Exercise - Transcription task. Write out each entry verbatim and exclude any image.

[Records supplied Boundary: Start]

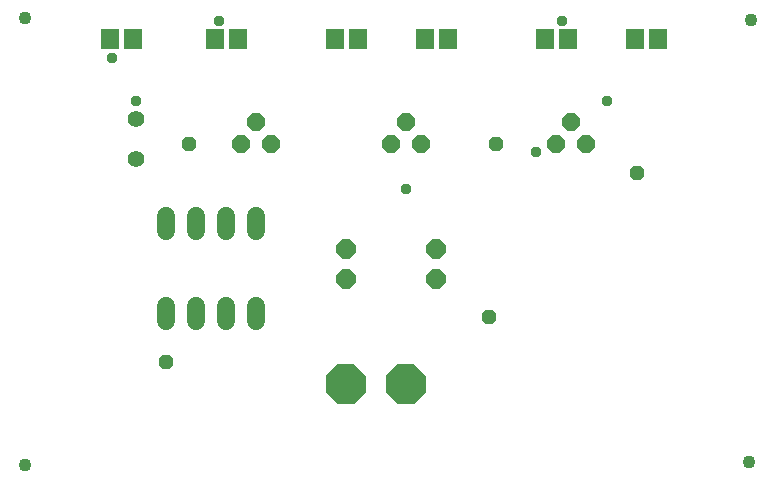
<source format=gts>
G75*
%MOIN*%
%OFA0B0*%
%FSLAX25Y25*%
%IPPOS*%
%LPD*%
%AMOC8*
5,1,8,0,0,1.08239X$1,22.5*
%
%ADD10C,0.04343*%
%ADD11OC8,0.06400*%
%ADD12OC8,0.13200*%
%ADD13C,0.06000*%
%ADD14R,0.05918X0.07099*%
%ADD15C,0.05556*%
%ADD16OC8,0.06000*%
%ADD17C,0.03778*%
%ADD18OC8,0.04762*%
D10*
X0011700Y0011900D03*
X0011700Y0160800D03*
X0253600Y0160300D03*
X0253100Y0012900D03*
D11*
X0148800Y0073800D03*
X0148800Y0083800D03*
X0118800Y0083800D03*
X0118800Y0073800D03*
D12*
X0118800Y0038800D03*
X0138800Y0038800D03*
D13*
X0088800Y0059800D02*
X0088800Y0065000D01*
X0078800Y0065000D02*
X0078800Y0059800D01*
X0068800Y0059800D02*
X0068800Y0065000D01*
X0058800Y0065000D02*
X0058800Y0059800D01*
X0058800Y0089800D02*
X0058800Y0095000D01*
X0068800Y0095000D02*
X0068800Y0089800D01*
X0078800Y0089800D02*
X0078800Y0095000D01*
X0088800Y0095000D02*
X0088800Y0089800D01*
D14*
X0082540Y0153800D03*
X0075060Y0153800D03*
X0047540Y0153800D03*
X0040060Y0153800D03*
X0115060Y0153800D03*
X0122540Y0153800D03*
X0145060Y0153800D03*
X0152540Y0153800D03*
X0185060Y0153800D03*
X0192540Y0153800D03*
X0215060Y0153800D03*
X0222540Y0153800D03*
D15*
X0048800Y0127186D03*
X0048800Y0113800D03*
D16*
X0083800Y0118800D03*
X0093800Y0118800D03*
X0088800Y0126300D03*
X0133800Y0118800D03*
X0143800Y0118800D03*
X0138800Y0126300D03*
X0188800Y0118800D03*
X0198800Y0118800D03*
X0193800Y0126300D03*
D17*
X0205675Y0133175D03*
X0181925Y0116300D03*
X0138800Y0103800D03*
X0190675Y0160050D03*
X0076300Y0160050D03*
X0040675Y0147550D03*
X0048800Y0133175D03*
D18*
X0066300Y0118800D03*
X0166300Y0061300D03*
X0215600Y0109200D03*
X0168800Y0118800D03*
X0058800Y0046300D03*
M02*

</source>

[Records supplied Boundary: End]

Solution to the exercise -
<source format=gts>
G75*
%MOIN*%
%OFA0B0*%
%FSLAX25Y25*%
%IPPOS*%
%LPD*%
%AMOC8*
5,1,8,0,0,1.08239X$1,22.5*
%
%ADD10C,0.04343*%
%ADD11OC8,0.06400*%
%ADD12OC8,0.13200*%
%ADD13C,0.06000*%
%ADD14R,0.05918X0.07099*%
%ADD15C,0.05556*%
%ADD16OC8,0.06000*%
%ADD17C,0.03778*%
%ADD18OC8,0.04762*%
D10*
X0011700Y0011900D03*
X0011700Y0160800D03*
X0253600Y0160300D03*
X0253100Y0012900D03*
D11*
X0148800Y0073800D03*
X0148800Y0083800D03*
X0118800Y0083800D03*
X0118800Y0073800D03*
D12*
X0118800Y0038800D03*
X0138800Y0038800D03*
D13*
X0088800Y0059800D02*
X0088800Y0065000D01*
X0078800Y0065000D02*
X0078800Y0059800D01*
X0068800Y0059800D02*
X0068800Y0065000D01*
X0058800Y0065000D02*
X0058800Y0059800D01*
X0058800Y0089800D02*
X0058800Y0095000D01*
X0068800Y0095000D02*
X0068800Y0089800D01*
X0078800Y0089800D02*
X0078800Y0095000D01*
X0088800Y0095000D02*
X0088800Y0089800D01*
D14*
X0082540Y0153800D03*
X0075060Y0153800D03*
X0047540Y0153800D03*
X0040060Y0153800D03*
X0115060Y0153800D03*
X0122540Y0153800D03*
X0145060Y0153800D03*
X0152540Y0153800D03*
X0185060Y0153800D03*
X0192540Y0153800D03*
X0215060Y0153800D03*
X0222540Y0153800D03*
D15*
X0048800Y0127186D03*
X0048800Y0113800D03*
D16*
X0083800Y0118800D03*
X0093800Y0118800D03*
X0088800Y0126300D03*
X0133800Y0118800D03*
X0143800Y0118800D03*
X0138800Y0126300D03*
X0188800Y0118800D03*
X0198800Y0118800D03*
X0193800Y0126300D03*
D17*
X0205675Y0133175D03*
X0181925Y0116300D03*
X0138800Y0103800D03*
X0190675Y0160050D03*
X0076300Y0160050D03*
X0040675Y0147550D03*
X0048800Y0133175D03*
D18*
X0066300Y0118800D03*
X0166300Y0061300D03*
X0215600Y0109200D03*
X0168800Y0118800D03*
X0058800Y0046300D03*
M02*

</source>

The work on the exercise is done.